The eight-hour drama series isn’t your typical nostalgic documentary series about the race to space. Similar to Neil Armstrong’s film “First Man,” a hit film based on the biography written by Hansen, the episodes dive deep into the gritty realness and personal lives of these astronauts. 

“They’re real people. They do extraordinary things, but they’re us. They’re nuanced people. They’re flawed in some ways. They’re very very human. That doesn’t mean that they don’t do courageous and heroic things,” Hansen said.
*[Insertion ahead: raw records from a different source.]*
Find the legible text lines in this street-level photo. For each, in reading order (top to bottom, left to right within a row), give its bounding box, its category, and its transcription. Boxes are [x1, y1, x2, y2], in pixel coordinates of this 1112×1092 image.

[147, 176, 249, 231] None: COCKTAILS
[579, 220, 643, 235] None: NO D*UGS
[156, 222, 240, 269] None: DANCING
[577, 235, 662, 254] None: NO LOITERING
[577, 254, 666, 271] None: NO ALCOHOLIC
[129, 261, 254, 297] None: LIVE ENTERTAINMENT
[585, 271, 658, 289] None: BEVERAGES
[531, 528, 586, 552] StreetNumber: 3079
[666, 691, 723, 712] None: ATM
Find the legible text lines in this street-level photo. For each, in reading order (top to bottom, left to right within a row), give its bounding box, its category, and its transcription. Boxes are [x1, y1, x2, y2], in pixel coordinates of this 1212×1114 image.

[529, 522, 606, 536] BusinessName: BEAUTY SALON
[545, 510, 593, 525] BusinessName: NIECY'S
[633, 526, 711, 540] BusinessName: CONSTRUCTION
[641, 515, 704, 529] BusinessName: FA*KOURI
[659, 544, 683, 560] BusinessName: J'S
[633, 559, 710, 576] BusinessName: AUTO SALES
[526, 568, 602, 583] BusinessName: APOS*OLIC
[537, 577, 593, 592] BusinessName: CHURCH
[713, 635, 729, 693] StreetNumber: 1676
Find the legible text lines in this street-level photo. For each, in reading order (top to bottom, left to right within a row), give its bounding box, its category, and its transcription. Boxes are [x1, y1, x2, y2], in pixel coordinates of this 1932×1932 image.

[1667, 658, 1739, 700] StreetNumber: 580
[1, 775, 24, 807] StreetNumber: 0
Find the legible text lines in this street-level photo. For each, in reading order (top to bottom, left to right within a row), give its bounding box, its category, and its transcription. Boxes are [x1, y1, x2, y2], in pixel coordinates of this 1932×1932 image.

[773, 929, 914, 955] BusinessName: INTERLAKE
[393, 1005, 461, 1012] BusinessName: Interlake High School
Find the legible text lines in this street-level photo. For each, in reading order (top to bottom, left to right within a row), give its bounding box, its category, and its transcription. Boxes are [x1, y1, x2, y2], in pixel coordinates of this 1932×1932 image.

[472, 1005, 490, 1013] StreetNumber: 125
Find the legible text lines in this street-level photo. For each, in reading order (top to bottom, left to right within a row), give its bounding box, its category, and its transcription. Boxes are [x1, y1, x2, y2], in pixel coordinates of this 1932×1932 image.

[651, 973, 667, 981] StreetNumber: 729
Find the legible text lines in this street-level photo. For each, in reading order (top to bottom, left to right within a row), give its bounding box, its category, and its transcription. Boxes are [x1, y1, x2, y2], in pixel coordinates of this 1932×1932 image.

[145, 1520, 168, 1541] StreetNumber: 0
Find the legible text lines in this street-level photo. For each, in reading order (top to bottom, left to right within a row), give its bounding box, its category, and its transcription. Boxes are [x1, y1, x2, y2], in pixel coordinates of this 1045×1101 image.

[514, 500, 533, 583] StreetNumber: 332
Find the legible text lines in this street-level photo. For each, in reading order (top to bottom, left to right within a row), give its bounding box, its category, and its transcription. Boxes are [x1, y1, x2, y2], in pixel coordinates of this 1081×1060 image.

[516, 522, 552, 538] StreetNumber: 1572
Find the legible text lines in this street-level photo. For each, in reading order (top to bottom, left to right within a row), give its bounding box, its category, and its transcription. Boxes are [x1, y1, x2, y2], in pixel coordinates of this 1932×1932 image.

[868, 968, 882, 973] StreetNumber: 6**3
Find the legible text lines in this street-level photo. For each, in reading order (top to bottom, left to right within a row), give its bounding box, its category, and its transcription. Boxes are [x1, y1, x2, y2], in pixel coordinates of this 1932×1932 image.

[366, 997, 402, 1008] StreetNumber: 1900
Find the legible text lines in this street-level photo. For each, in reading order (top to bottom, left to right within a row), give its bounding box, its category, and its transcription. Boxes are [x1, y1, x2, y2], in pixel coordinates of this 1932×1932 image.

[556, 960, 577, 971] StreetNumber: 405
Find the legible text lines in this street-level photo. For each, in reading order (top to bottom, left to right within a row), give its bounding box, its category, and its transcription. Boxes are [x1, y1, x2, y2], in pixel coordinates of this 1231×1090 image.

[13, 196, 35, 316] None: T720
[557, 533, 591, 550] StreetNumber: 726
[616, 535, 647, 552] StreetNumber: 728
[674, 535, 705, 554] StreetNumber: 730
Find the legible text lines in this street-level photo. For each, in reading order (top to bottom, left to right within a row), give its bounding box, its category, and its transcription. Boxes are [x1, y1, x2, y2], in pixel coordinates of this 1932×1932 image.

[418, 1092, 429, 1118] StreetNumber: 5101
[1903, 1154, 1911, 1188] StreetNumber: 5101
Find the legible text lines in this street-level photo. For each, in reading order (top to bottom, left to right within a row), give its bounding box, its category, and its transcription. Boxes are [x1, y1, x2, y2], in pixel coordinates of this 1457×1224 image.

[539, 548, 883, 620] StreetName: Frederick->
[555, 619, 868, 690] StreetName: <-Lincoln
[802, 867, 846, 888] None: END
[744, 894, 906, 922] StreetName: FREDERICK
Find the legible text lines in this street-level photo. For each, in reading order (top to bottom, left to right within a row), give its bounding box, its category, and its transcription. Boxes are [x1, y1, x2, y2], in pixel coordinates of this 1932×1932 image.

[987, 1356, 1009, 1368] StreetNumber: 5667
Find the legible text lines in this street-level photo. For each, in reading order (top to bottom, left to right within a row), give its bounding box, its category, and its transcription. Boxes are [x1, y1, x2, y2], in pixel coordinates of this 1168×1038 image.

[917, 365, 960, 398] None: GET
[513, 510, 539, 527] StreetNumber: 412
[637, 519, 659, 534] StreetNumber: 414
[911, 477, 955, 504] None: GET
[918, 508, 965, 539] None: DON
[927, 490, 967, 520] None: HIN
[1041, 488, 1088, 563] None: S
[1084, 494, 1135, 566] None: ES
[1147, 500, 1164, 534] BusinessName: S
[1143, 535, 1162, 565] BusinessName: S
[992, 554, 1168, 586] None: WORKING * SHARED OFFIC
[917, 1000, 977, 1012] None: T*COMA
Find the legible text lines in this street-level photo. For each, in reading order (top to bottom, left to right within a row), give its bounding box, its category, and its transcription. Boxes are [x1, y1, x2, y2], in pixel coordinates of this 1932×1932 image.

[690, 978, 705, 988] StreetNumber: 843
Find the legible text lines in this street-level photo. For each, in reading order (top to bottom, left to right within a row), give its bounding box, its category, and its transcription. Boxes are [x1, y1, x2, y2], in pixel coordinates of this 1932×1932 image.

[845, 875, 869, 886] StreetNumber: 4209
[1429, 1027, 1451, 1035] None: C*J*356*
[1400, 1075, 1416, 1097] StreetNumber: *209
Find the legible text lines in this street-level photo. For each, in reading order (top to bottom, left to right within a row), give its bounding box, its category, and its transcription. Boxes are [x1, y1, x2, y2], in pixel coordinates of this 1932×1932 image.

From left to right: Micah Stock as Deke Slayton, Jake McDorman as Alan Shepard, Aaron Staton as Wally Schirra, Michael Trotter as Gus Grissom, Patrick J. Adams as John Glenn, Colin O’Donoghue as Gordon Cooper and James Lafferty as Scott Carpenter speak to the press (Credit: National Geographic/Gene Page)

Born in 1952, Hansen grew up with the space program, fascinated by how people approached constructing such complex rockets. He studied to earn his doctoral degree in the history of science and technology and has since served on a number of important advisory boards and panels related to aerospace.

“I was interested in how people created, how people solved problems. My focus has always been on people and creativity. I’m not interested in the machines as much as I am in the people who imagine, design and build the machines. In studying the Space Program, you’re studying creative people [and] creative organizations,” Hansen said. 

The story of the Mercury Seven inspired many back in 1959. Hansen was only in the second grade when Alan Shepherd became the first American in space. Although the younger generations may not have seen the wonder and awe of the first ever launch, Hansen believes immersive series can truly bring the audience back in time. 

“I really do hope that young people watch it. I think you’ll find it very exciting and find the characters pretty extraordinary. It’s a very, very exciting remarkable story that people your age, even middle-aged didn’t live through. So to them, it’s really, you know, it’s brand new to them. All of the details of culture of the time — the cars, the streets, the buildings, and the businesses…It’s almost like a time capsule has been opened up for people,” Hansen said. 

“The Right Stuff” premieres on Oct. 9 on Disney+.